Tünel, dikey açıldı. Çıka çıka Adana ceza evinin çevresindeki cadenin tam ortasına çıktı. Oysa 10 mt daha kazı yapılsa, kiraya alınan bahçeli eve çıkılacaktı oradna da tüm mahkum ve tutuklular kamyonlarla taşınarak özgürlüğe ulaşılacaktı. Zindanın meşhur kedisi bile özgür olacaktı. İlk elden klavuz olarak bir ekip çıkacaktı. Öyle yaptık Adem bu ekibin içindeydi. Gözcüler yerden çıkmaya başlayınca, mahalle köpeklerinin havlaması akıl almaz bir tesadüftü. İşte o an olanlar oldu. Jandarma fark etti ve kurşun yağmuru başladı. Gözcüler dört kişiydi, onlar çıktı ve geride kalanen ağır mahkumlar gerisin geriye zindana. koğuşlara gittik. Ama silah sesleri kesilmedi. Bizler de silahlıydık. Her siyasi örgütün kendine göre yeterli silahı vardı. Zulalar patlatıldı. Jandarmanın koşuları basması engellendi. Çatışmalar oldu; kapı altında bizler jandarmanın G3'lerinden çıkan kurşunlara hedef oldu tüm demir kapılar elek gibi olmuştu ölümden döndük. Yanımda Adana Acilciler hareketinin tüm yiğitleri vardı.Kocavezirliler, pazarın yiğitleri... Üç gün, kanlı üç gün, analar babalar dışarda cesetlerimizi arıyorlardı. Kanlı bir süreçti, acımasızdı kahrediciydi ama orda da yılmadık dik durduk

O kesiti bilenler, anılarında bu kanlı çatışmayı iyi hatırlarlar;
“Adana Cezaevindeki tünelli kaçış ise benzerlerine göre son derece kanlı bir öyküydü. 150 metrelik tüneli açma aşamasında İsmail Şahin isimli bir mahkum elektrik çarpması sonucunda hayatını kaybetti. Mahkûmların tünelden çıktıkları fark edilince çatışma çıktı. Dört mahkûm öldü. 7 Haziran 1980 tarihinde Mustafa Özenç, Adem Kütük, Erdal Aykaç, Mahmut Hızlı firar etmeyi başardı.” (İnönü Alpat yazdı... "O duvar o duvarınız vız gelir bize vız" Mersin Yaşam sitesi)

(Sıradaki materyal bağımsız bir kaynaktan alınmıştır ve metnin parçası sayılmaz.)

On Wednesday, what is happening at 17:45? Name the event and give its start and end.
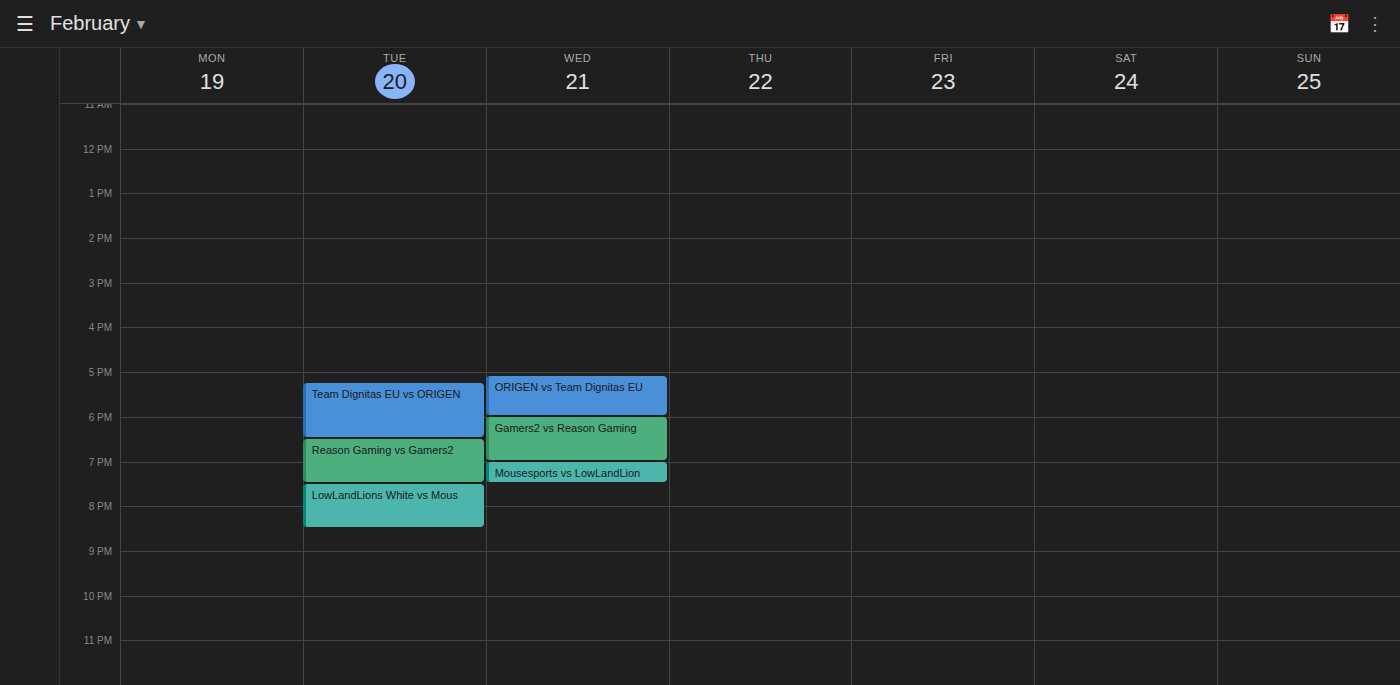
"ORIGEN vs Team Dignitas EU", 17:05 to 18:00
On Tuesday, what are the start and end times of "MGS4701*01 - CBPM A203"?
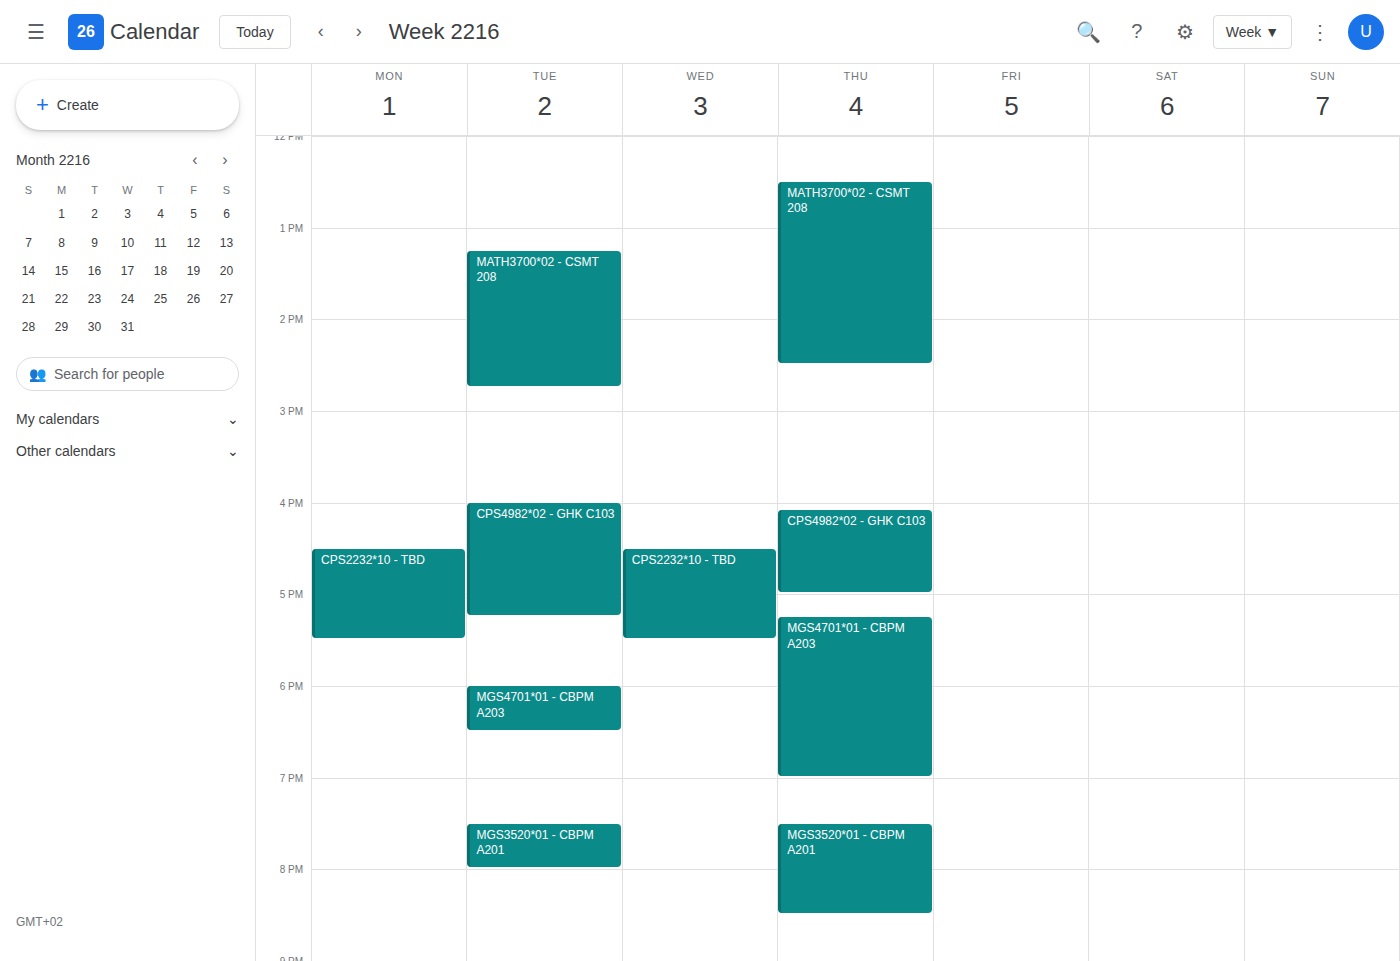
6:00 PM to 6:30 PM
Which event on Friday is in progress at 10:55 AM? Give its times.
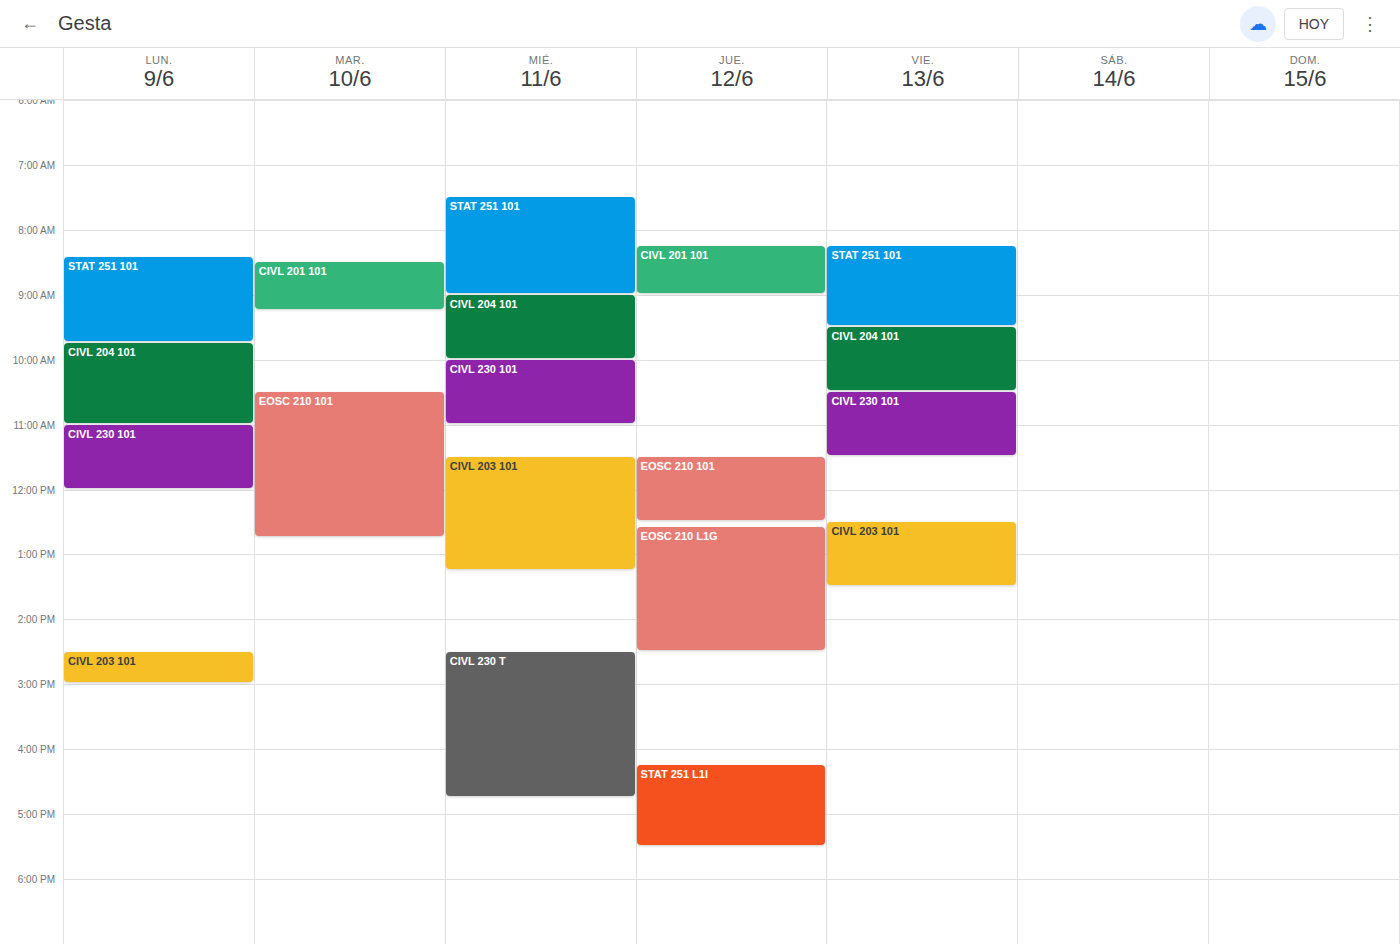
"CIVL 230 101", 10:30 AM to 11:30 AM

Adem ve üç arkadaşı özgürdü. Biz ise çatışmanın ortasındaydık. Zindanı yaktık, çatışmada diğer bölümlerden ölüm haberleri geldi. Üç gün dayandık, sonra sahaya indirdiler, yere serdiler ve dipçiklerle botlarla üzerimizden geçtiler, kırdılar döktüler. Üzüm ezer gibi ezdiler. Ama irdemezi kıramadılar, kolylar bacaklar kırıldı ama onur asla...Başaramadılar, ayağa kalktığımız an, ilk işimiz yeniden firar etmek üzerine yoğunlaştı. Kısasüre sonra 27 ağır hükümlü ve tutuklu, görüş kabinlerine geceden sızacak bir yol bulup firara ettik (31 Temmuz 1980). Biz de Adana zindanına "O duvar o duvarınız vız gelir bize vız" diye yazdık. Adamin anısı dün ve bu gün yaşadığmız acılar içinde anlamlı yerini böylece almış oldu.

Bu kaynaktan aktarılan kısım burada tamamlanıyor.